Para ela, é imprescindível que o médico lembre-se que, ao assinar a receita e colocar o seu número de cadastro no Conselho Regional de Medicina (CRM), ele está firmando um compromisso com o paciente. “Isso tem conseqüência direta na vida do outro. É obrigação do profissional seguir a legislação”, diz. A pessoa que vai a uma consulta também pode exigir uma receita legível. “Se a escrita é ruim por uma questão pessoal, é preciso adotar um computador ou, no mínimo, uma máquina de escrever”, aconselha.

Legislação e Ética


O problema com a legibilidade das receitas médicas relaciona-se diretamente com a Ética Médica. Entretanto, por já existir uma tradição de que todo médico tem a letra feia é difícil que um trabalho de conscientização seja seguido à risca. O neurocirurgião dr. Alvino Dutra Silva, entretanto, desacredita que haja um descaso por parte dos profissionais. “Há uma série de variáveis que podem resultar numa má caligrafia: o número de tarefas, a rapidez no atendimento, a pressa. Mas é, sim, um problema sério”, reconhece.

Ele chama a atenção, inclusive, para o número leis municipais, estaduais e federais visando coibir tal prática. O próprio Código de Ética Médica, em seu artigo 39, trata do assunto advertindo que recai sobre a responsabilidade do médico 'Receitar ou testar de forma secreta ou ilegível, assim como assinar em branco folhas de receituários, laudos, atestados ou quaisquer outros documentos médicos'.

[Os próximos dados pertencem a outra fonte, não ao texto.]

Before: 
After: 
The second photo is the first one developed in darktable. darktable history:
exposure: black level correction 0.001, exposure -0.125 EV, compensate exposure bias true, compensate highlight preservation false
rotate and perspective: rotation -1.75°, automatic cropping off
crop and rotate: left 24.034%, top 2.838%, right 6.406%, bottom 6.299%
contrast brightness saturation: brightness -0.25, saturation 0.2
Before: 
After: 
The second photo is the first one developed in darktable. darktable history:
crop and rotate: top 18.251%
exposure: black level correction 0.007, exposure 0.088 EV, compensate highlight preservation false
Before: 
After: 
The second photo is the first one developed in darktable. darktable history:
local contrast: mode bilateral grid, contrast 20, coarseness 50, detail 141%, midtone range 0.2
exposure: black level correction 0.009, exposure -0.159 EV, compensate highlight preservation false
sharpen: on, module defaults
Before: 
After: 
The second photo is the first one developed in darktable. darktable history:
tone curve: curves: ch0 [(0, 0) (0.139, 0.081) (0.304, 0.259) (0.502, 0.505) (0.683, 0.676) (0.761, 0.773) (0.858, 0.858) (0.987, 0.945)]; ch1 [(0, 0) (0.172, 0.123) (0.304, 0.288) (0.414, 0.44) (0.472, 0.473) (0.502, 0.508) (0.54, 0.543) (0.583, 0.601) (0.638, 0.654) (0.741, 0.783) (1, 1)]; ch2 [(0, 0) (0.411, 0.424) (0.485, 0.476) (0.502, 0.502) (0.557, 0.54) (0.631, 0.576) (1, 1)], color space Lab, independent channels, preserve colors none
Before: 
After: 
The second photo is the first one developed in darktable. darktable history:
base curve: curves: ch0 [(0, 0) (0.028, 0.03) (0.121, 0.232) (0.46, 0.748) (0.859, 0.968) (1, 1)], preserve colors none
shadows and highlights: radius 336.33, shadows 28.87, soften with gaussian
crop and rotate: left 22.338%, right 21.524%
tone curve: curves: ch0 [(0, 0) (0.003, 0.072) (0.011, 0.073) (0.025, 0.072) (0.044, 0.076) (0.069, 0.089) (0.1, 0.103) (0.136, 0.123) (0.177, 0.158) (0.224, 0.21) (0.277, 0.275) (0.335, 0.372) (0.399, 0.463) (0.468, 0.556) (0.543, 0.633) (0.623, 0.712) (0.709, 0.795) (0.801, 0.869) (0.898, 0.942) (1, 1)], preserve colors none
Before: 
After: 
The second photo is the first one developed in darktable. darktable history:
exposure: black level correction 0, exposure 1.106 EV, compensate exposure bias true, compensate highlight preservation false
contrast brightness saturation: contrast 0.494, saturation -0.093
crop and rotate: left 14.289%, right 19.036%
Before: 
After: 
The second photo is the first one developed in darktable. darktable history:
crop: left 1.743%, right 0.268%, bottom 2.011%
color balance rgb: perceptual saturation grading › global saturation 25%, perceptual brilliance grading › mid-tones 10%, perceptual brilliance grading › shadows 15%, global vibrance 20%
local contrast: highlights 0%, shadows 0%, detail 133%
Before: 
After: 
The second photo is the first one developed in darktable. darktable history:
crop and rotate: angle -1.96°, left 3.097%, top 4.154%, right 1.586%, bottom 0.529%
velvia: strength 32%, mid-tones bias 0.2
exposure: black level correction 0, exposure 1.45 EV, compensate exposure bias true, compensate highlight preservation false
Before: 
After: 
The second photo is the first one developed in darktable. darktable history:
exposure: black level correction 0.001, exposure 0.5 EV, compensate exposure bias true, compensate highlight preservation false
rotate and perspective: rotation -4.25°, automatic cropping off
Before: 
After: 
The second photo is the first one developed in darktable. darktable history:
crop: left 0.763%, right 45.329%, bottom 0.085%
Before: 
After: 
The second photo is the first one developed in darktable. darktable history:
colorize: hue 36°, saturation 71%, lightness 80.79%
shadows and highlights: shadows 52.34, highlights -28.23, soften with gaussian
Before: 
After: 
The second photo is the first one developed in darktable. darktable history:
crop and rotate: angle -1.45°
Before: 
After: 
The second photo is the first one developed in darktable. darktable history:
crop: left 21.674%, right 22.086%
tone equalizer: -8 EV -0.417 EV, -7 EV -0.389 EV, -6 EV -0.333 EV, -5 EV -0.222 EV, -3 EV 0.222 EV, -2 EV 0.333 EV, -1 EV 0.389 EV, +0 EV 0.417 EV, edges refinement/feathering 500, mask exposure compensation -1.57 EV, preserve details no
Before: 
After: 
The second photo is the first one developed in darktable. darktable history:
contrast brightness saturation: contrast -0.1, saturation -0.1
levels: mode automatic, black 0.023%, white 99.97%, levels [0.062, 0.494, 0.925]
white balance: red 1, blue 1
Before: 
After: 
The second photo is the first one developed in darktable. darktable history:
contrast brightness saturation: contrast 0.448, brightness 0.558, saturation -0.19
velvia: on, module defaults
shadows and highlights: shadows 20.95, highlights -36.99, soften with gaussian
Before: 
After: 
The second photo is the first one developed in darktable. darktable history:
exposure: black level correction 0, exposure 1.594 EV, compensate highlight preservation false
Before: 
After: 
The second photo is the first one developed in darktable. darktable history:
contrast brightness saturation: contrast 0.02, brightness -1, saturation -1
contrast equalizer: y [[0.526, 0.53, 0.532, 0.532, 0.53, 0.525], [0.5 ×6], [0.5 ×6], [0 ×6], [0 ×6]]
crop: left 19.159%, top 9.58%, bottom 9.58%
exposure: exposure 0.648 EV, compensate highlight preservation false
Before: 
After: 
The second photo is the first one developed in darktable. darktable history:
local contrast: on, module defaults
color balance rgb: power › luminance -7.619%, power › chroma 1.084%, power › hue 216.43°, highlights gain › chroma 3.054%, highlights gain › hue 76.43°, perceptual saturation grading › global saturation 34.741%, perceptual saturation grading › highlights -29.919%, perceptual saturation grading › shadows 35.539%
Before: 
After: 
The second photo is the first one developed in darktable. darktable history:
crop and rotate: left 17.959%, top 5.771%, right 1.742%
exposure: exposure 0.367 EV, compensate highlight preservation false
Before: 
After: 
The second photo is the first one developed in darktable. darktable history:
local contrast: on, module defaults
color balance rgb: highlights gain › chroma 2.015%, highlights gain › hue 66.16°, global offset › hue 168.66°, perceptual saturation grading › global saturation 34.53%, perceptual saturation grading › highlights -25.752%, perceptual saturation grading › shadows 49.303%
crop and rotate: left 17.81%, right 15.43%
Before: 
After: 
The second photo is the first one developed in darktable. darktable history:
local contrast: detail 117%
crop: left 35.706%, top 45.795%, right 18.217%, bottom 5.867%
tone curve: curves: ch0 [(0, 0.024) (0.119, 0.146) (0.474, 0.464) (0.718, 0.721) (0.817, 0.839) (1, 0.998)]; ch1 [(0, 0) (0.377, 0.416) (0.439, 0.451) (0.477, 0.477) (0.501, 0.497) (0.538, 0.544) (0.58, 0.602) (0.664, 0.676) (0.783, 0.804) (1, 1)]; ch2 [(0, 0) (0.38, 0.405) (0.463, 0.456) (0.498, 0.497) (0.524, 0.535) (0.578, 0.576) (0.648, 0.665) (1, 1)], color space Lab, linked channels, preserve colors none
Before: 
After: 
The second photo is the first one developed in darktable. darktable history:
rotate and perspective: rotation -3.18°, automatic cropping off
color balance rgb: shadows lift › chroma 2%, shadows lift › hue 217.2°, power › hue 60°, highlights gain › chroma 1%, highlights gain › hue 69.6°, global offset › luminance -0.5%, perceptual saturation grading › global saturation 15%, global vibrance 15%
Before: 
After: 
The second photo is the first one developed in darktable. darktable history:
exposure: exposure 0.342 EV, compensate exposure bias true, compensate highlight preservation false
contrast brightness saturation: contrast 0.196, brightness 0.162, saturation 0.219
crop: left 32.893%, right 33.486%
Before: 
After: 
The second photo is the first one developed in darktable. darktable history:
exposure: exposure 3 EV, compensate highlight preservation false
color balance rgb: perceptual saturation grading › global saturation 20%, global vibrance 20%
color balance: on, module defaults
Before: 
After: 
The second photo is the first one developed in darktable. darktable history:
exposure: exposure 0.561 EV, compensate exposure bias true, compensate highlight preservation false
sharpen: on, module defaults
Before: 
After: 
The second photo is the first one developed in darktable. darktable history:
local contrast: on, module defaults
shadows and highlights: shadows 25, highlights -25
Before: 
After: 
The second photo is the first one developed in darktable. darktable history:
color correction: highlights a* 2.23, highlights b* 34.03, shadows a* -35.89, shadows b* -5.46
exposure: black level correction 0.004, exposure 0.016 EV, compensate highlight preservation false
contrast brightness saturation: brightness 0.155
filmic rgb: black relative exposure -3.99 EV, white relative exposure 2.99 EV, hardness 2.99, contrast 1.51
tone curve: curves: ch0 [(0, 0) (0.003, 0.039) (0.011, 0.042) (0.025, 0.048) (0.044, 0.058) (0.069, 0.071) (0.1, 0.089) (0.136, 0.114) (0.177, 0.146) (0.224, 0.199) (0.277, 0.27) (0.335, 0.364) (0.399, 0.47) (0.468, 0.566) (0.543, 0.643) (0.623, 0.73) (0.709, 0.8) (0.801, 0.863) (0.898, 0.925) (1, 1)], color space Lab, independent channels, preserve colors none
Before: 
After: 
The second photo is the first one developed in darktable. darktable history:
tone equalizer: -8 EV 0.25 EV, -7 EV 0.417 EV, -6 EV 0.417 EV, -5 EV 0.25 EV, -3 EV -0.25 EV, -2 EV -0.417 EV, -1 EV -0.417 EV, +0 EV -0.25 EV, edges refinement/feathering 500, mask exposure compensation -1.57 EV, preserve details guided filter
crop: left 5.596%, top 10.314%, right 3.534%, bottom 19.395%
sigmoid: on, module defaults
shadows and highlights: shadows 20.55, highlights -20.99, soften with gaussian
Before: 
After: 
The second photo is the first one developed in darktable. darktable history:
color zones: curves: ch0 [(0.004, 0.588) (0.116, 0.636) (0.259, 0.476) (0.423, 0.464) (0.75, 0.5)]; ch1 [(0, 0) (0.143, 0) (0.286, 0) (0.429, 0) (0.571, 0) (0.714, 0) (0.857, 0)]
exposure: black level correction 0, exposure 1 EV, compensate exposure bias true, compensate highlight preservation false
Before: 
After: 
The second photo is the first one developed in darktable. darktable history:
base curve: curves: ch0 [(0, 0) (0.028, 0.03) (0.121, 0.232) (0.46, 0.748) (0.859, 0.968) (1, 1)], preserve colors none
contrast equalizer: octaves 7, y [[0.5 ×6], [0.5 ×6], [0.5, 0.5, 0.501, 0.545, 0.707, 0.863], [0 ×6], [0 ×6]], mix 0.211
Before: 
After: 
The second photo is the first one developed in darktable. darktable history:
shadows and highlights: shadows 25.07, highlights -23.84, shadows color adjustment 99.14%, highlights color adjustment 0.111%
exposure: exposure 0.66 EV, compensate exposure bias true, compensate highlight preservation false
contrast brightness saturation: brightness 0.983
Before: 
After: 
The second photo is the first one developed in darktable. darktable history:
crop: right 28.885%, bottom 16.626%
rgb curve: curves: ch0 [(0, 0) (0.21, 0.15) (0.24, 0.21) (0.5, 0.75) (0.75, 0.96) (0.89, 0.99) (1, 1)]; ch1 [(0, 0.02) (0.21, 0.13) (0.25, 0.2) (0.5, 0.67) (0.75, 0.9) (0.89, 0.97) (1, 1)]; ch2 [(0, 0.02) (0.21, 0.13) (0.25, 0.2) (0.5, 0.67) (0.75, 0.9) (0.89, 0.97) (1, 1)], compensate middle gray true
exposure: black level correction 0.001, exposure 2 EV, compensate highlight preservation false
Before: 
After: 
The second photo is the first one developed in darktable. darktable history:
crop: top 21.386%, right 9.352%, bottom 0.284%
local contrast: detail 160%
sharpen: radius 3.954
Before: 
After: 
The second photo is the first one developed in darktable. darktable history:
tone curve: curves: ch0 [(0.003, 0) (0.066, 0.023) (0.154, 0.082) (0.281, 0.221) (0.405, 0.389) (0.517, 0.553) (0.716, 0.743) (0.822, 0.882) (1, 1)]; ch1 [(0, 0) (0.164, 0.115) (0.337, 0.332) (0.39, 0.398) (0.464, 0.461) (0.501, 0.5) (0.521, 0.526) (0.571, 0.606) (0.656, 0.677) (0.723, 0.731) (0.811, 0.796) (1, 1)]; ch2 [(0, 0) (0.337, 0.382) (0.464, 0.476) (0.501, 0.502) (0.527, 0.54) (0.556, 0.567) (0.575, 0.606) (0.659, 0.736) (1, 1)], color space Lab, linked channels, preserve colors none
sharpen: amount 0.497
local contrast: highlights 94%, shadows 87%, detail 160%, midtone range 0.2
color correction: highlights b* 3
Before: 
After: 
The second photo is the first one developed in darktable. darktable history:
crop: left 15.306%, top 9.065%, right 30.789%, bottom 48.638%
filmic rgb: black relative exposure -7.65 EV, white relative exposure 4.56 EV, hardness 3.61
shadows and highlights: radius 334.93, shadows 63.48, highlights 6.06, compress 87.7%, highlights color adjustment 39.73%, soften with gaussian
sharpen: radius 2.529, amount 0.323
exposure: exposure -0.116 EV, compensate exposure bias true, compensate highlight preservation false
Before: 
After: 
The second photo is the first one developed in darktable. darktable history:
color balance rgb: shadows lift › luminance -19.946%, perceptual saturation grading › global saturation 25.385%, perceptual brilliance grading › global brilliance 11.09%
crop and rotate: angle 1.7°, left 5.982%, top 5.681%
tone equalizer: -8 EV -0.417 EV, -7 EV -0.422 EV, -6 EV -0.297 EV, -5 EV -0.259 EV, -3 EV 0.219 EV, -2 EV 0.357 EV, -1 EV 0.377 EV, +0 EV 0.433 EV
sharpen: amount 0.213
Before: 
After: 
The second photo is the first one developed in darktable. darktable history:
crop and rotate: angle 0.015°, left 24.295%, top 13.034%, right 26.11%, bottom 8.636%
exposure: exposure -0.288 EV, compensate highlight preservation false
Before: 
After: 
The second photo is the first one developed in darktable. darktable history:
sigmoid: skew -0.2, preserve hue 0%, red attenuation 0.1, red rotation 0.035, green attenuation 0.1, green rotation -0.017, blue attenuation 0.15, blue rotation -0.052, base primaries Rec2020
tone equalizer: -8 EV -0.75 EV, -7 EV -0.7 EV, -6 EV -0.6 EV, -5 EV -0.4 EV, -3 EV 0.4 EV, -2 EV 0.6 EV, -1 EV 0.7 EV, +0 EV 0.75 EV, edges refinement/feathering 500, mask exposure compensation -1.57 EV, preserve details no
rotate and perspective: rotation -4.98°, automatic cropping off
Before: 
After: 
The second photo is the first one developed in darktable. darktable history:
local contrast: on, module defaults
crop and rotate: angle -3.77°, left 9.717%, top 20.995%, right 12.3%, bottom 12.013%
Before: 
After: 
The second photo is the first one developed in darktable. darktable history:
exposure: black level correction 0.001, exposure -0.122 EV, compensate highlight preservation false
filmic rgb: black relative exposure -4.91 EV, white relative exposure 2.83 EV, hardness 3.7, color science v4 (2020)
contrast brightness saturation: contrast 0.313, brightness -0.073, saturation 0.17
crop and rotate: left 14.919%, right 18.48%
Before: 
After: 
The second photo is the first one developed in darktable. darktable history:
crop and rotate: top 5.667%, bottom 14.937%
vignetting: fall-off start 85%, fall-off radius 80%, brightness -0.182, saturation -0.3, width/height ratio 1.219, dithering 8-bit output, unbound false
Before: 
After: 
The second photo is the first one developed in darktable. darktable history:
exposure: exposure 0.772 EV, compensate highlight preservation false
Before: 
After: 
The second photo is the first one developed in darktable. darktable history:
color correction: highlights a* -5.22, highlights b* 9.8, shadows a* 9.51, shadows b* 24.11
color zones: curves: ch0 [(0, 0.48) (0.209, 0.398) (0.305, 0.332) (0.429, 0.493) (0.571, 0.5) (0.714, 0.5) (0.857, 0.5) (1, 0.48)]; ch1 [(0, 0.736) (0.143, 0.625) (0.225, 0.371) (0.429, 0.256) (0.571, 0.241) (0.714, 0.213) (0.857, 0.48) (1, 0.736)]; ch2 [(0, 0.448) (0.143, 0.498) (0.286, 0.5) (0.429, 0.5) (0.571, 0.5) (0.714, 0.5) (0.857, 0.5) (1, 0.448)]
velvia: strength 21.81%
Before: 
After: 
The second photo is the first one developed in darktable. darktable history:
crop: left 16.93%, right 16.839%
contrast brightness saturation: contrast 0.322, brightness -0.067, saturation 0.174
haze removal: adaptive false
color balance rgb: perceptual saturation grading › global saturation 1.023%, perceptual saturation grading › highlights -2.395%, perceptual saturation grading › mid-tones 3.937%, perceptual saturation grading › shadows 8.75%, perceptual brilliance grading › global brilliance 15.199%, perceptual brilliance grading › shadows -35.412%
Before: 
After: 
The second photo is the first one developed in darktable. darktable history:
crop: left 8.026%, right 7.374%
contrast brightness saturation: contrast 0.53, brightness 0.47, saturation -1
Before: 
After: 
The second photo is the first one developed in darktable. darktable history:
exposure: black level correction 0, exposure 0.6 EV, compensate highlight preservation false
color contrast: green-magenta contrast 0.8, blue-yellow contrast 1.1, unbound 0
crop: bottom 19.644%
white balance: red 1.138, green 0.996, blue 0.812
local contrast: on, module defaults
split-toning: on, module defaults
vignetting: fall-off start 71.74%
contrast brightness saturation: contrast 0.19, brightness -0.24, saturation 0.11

Em outros estados, cita Alvino, já há casos de médicos multados por conta da falha. “No Acre, onde há fiscalização, prevê-se uma multa de até R$ 10 mil”, conta ele. No Distrito Federal também há um dispositivo semelhante.

O médico explica, ainda, que esse papel fiscalizador, no caso de médicos que atendem pacientes do Sistema Único de Saúde (SUS), cabe à Vigilância Sanitária. Mas ele lança uma sugestão às entidades de classe do Estado no sentido de promoverem um mecanismo semelhante ao de outros estados que vise coibir a prática. “Aqui não há iniciativas nesse modelo. Muitas vezes os problemas com a Saúde são maiores que isso e talvez não dêem tanta importância”, ressalta.